Tuesday, June 10, 2008

Speed Racer



Speed Racer has swiftly (pun?) emerged as the box office disaster of 2008, a Treasure Planet-level whoopsie that has crashed and burned to the degree that even in the best case scenario, even after licensing, toys, TV rights, and DVD sales, it will probably be most optimistically judged in terms of how few millions of dollars it's lost for WB.

Is this a shame? Perhaps. It's definitely not a great movie - it may not even be a good one - but I can honestly say that I was entertained while watching it (call this the Transporter 2 effect), if only because it's one of the only truly visually unique movies I've seen in the last several years. It did not look like ANYTHING else I've seen. Everything popped with a hyper-saturated, tripped-out, color-drowned brilliance, with the whole neon, glowing frame constantly sharp and in focus. It was like being force-fed Starburst through your eyeballs. It was insane, but it was goddamn original. And as long as we're on visuals, Christina Ricci was looking really hot.

The flaw lies in the story, plot, characters, and humor - all migrated directly from Saturday morning cartoon land; wafer-thin, silly, unoriginal, uninspired. When the characters talk it's more or less a waste of time, outside of John Goodman, because John Goodman is cool. But a few days after seeing it, I can't remember a single line of dialogue in the movie, which says a lot, and I can only remember the plot because there's so little to grasp: Prodigy racer must win race to defeat evil corporation - that's the whole two hours. Almost all the humor is squarely aimed at the demographic of 8-year-old boys.

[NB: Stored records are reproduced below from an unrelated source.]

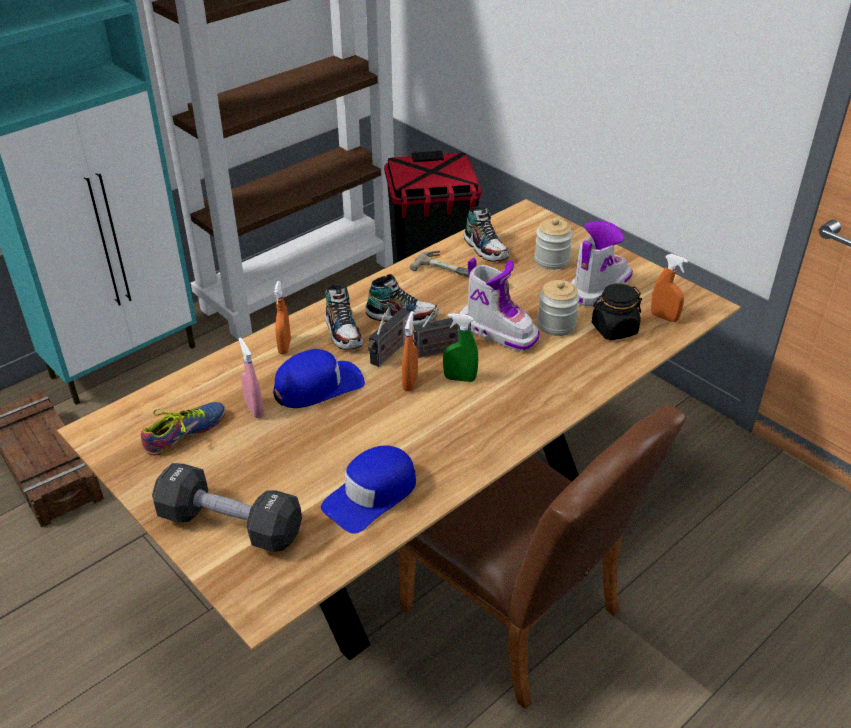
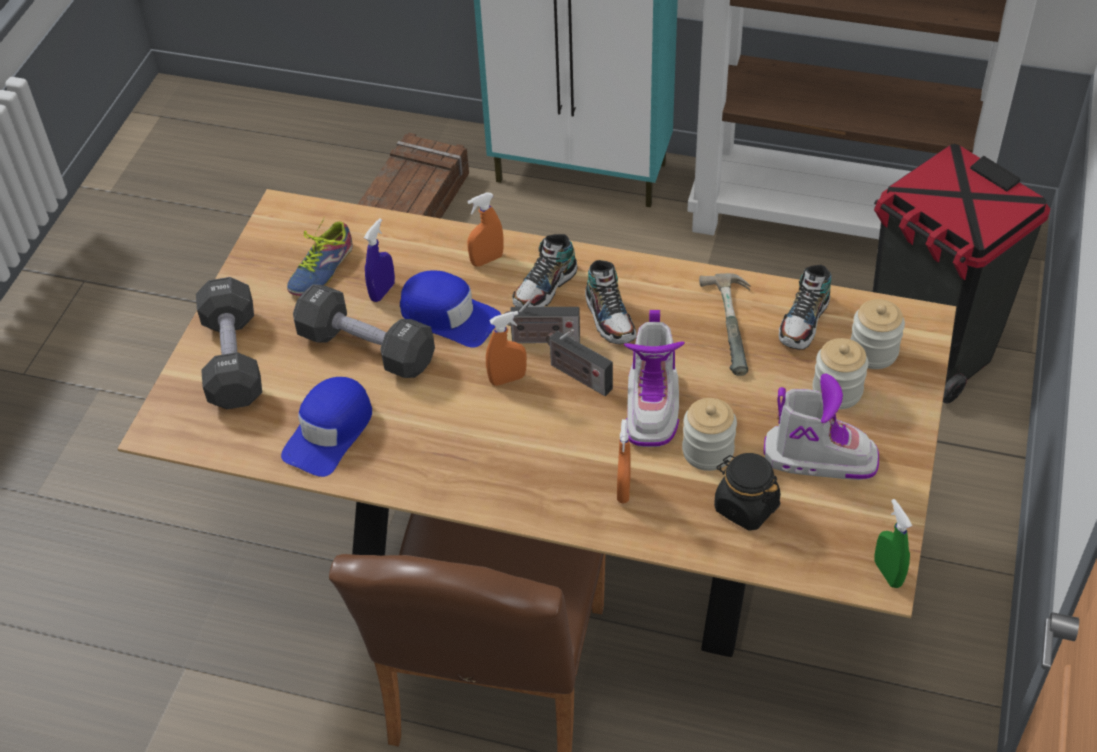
camera: 60 degrees right, 10 degrees up
(187, 434) = (318, 268): shoe -> shoe turned 105 degrees clockwise
(254, 409) = (382, 291): pink spray bottle -> blue spray bottle
(304, 440) = (366, 348): none -> black dumbbell
(371, 495) = (330, 432): blue cap -> blue cap turned 75 degrees counterclockwise
(460, 378) = (544, 414): green spray bottle -> green spray bottle (888, 573)
(533, 236) = (873, 352): none -> jar
(664, 317) = (813, 545): orange spray bottle -> orange spray bottle (623, 489)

But this isn't a drama, and it's in the corny action scenes - the ridiculousness of race cars firing missiles at each other, dodging enemy attacks, jumping over chasms, flipping and spinning and fuck all - that the meat of the film lies, and whether or not you can enjoy it leans on whether or not it bothers you that this is all basically a cartoon with no regard for physics or reality. My inner child loves that shit, so I was able to accept it for what it was an have a fun time. There's also a hilarious kung fu fight involving pretty much the whole cast halfway through that had me cackling with goofy delight.

So I'm stuck in the awkward spot of saying that Speed Racer isn't a movie anyone needs to see so much that it's worth spending money in theaters, but at the same time, I can say with confidence that it'll lose 98% of its impact with the downgrade to a TV screen. You can't just sit back and watch the visuals, you need to goddamn drown in the spectacle of color and madness.  So my final word is a recommendation for action fans to go see a cheap midday matinee showing.